What is being asked
Where the line containing "coaster: present [311,394,367,423]" appears below, begin there and reproduce each line exactly through the last one, omitting pictures.
─── Input for this task ───
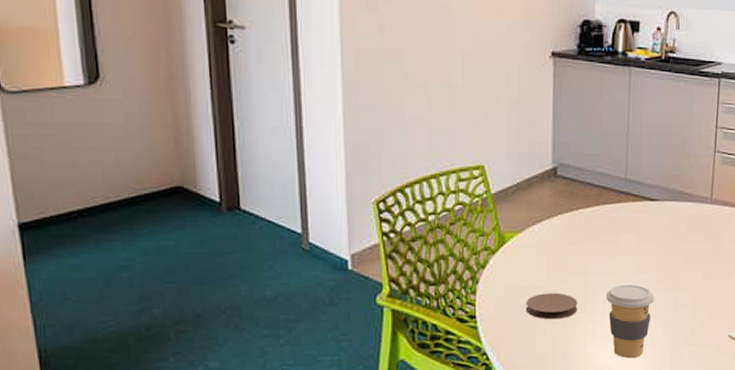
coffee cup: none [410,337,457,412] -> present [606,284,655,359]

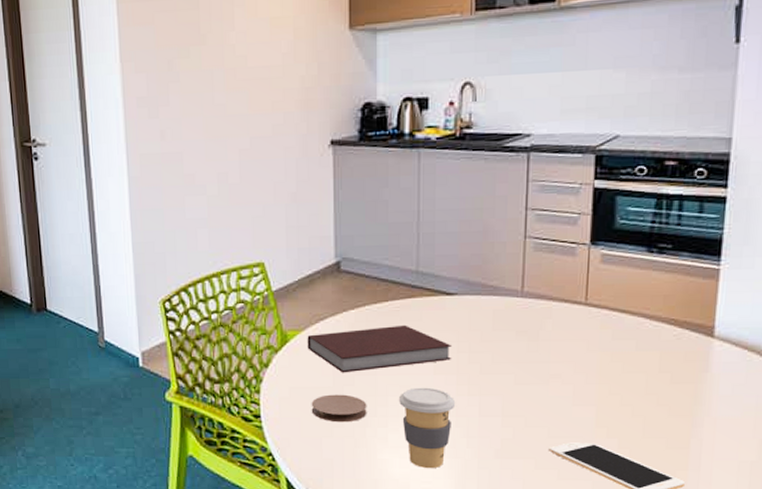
notebook: none [524,227,654,273] -> present [307,324,453,373]

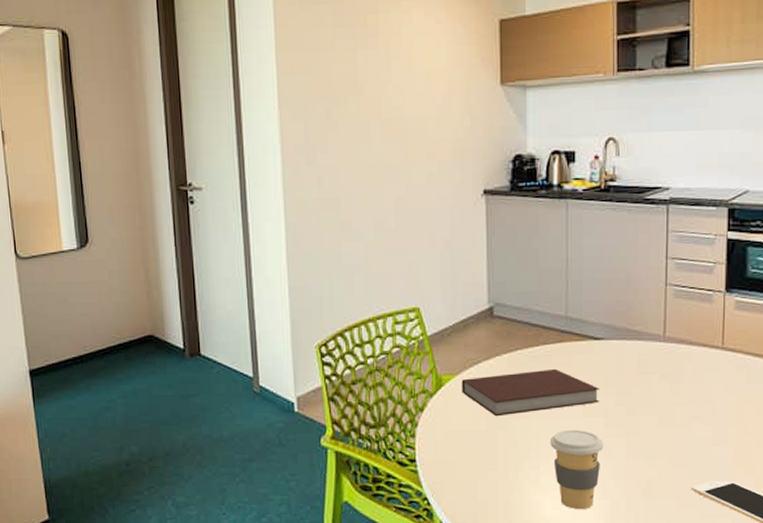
coaster: present [311,394,367,423] -> none [465,437,520,466]

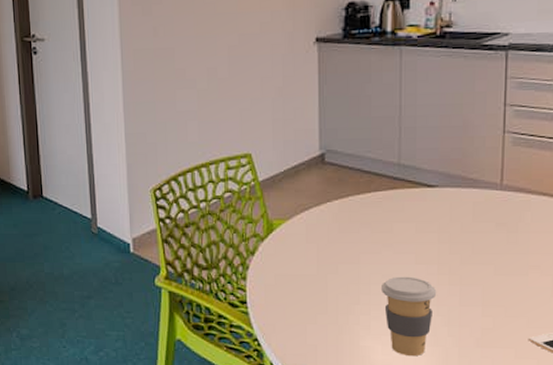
notebook: present [461,368,600,417] -> none [292,215,434,262]

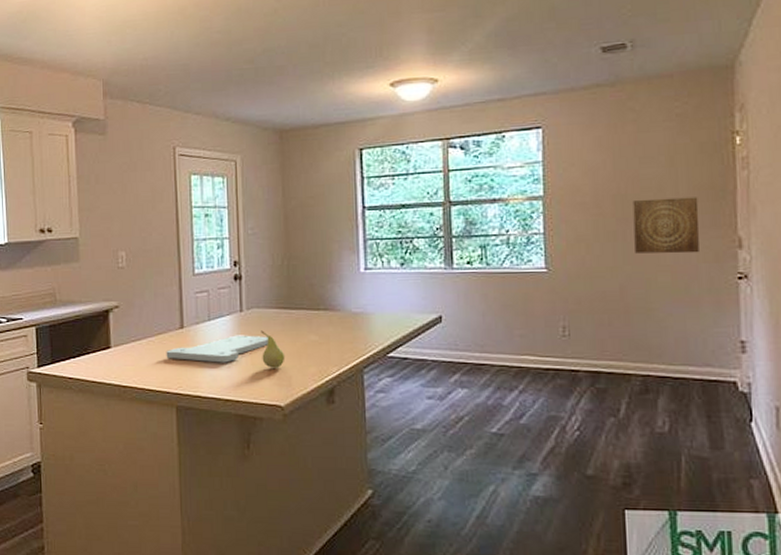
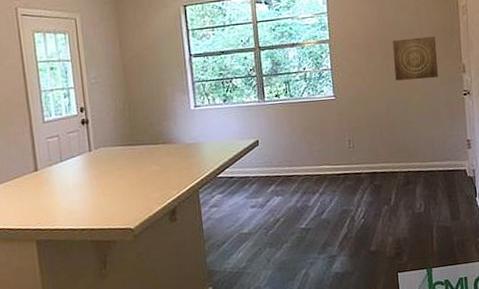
cutting board: present [166,335,268,363] -> none [22,170,117,199]
fruit: present [261,330,285,368] -> none [109,166,132,197]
───
Written solution
coaster: present [311,394,367,423] -> none [465,437,520,466]

notebook: present [461,368,600,417] -> none [292,215,434,262]

cutting board: present [166,335,268,363] -> none [22,170,117,199]
fruit: present [261,330,285,368] -> none [109,166,132,197]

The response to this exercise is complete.